Abstract

This paper develops a theoretical framework through which to assess contemporary Indigenous art, defining this emergent art form on the basis of its seamless interfacing with, and anamorphic luxation of, the global contemporary. Seamlessness and anamorphosis are core organizing methodologies for tracking this art form’s response to its institutionalization within a global arts system. Derrida’s theory of the tympan is used to assess the sublating logic of the global contemporary, as well as to provide a basis for understanding how the artworks in question feed into this logic through oppositional modes of resistance. When theatricalized, however, the seamlessness of such artworks not only offers a critical perspective on the irresolvability of New World occupation; seamlessness also becomes a crucial threshold for understanding what is at stake in the global contemporary – that is, the suturing of externality to the world. Contemporary Indigenous art is as involved in laying bare the axiomatic of the global contemporary as it is about intensifying what exceeds this axiomatic – that is, an Indigenous relation to an externally oriented outside. This non-metaphysical relation to the outside is expressed through key structural elements of anamorphosis: its immanence to the picture plane, yet its unassignable coordinates therein.

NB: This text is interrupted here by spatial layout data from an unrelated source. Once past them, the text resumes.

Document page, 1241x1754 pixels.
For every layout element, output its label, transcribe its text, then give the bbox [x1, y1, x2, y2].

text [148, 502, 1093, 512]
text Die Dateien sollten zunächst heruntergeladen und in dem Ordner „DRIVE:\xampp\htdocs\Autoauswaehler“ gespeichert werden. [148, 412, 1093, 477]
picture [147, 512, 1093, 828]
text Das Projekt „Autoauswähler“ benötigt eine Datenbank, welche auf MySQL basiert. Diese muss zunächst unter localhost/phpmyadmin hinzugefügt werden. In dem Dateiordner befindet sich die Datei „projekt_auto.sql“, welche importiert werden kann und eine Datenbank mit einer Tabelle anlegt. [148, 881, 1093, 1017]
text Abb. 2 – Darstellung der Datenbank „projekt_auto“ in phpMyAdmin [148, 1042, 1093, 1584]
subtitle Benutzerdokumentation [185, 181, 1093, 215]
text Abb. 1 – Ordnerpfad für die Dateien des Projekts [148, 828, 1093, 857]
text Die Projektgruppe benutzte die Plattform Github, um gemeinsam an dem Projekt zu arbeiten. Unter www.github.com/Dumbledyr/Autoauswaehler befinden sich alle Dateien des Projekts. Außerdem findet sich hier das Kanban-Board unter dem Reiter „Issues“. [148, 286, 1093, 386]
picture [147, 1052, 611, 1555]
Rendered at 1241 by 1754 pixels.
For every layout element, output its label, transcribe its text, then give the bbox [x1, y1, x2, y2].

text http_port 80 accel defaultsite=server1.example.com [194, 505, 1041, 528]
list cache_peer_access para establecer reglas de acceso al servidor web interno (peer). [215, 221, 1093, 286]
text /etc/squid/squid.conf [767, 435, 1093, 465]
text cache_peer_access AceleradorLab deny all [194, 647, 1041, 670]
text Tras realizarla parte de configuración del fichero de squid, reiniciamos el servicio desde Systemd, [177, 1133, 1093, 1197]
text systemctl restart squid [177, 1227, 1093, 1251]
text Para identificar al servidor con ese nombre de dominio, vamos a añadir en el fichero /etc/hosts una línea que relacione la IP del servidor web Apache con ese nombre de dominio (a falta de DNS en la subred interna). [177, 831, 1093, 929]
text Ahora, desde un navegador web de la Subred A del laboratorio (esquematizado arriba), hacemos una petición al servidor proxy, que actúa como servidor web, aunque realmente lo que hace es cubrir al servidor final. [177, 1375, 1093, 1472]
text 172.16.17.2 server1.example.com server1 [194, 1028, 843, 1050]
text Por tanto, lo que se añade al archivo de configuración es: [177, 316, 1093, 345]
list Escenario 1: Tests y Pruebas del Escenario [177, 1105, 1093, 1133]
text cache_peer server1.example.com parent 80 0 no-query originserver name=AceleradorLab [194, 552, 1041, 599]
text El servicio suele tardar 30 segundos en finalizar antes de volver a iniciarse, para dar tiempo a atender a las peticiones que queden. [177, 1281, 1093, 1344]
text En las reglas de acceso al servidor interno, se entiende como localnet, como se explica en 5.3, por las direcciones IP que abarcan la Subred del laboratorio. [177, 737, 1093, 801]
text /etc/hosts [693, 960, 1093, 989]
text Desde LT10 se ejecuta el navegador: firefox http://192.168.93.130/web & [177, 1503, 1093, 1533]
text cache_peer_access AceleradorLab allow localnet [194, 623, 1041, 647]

Anamorphosis is appended to Deleuze and Guattari’s geophilosophical theorization of the local absolute in order to supply a reading of contemporary Indigenous artworks as the projection of an unsublatable outside – an outside that, by expressing itself in localities, opens up this relation beyond any system, logic, or codification. Could one envision a conceptual alliance between Indigeneity and geophilosophy, prefigured through the very seamlessness and anamorphosis at work in contemporary Indigenous art?